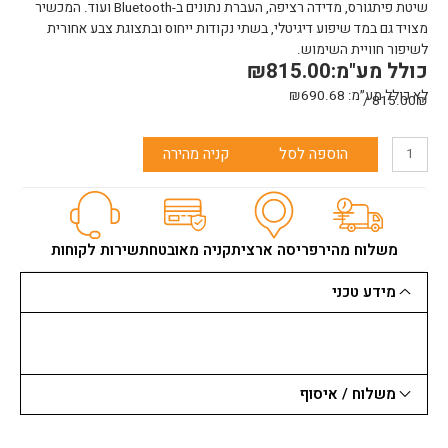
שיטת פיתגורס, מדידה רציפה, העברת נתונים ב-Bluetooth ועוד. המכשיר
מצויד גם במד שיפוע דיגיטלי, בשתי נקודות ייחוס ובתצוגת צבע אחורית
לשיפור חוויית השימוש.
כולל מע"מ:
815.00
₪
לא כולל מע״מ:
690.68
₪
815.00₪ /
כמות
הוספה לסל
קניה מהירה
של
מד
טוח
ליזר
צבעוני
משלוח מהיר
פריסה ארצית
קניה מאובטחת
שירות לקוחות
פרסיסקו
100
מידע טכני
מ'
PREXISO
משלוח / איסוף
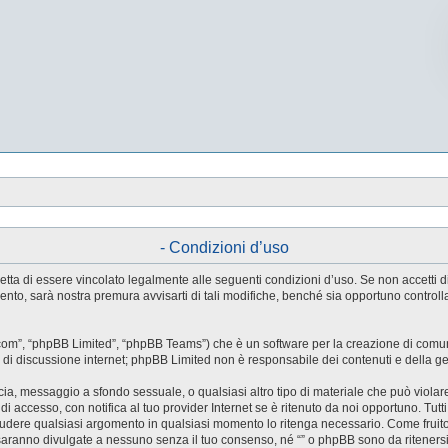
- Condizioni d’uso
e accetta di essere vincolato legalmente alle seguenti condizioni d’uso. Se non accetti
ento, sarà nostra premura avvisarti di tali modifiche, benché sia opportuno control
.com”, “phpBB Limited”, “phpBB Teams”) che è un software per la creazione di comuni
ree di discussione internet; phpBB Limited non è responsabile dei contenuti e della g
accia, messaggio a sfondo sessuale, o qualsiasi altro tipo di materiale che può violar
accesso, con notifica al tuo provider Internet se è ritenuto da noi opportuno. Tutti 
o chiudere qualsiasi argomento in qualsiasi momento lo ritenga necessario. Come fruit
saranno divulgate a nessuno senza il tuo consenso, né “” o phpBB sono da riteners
----
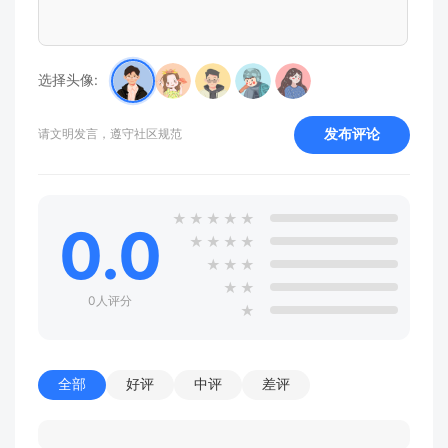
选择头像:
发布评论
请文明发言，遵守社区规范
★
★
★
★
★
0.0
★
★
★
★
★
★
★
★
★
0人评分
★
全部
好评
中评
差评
----
Required action → Scan the records above for the word "qualsiasi". Copy each line that has it.

Answer area →
accia, messaggio a sfondo sessuale, o qualsiasi altro tipo di materiale che può violar
o chiudere qualsiasi argomento in qualsiasi momento lo ritenga necessario. Come fruit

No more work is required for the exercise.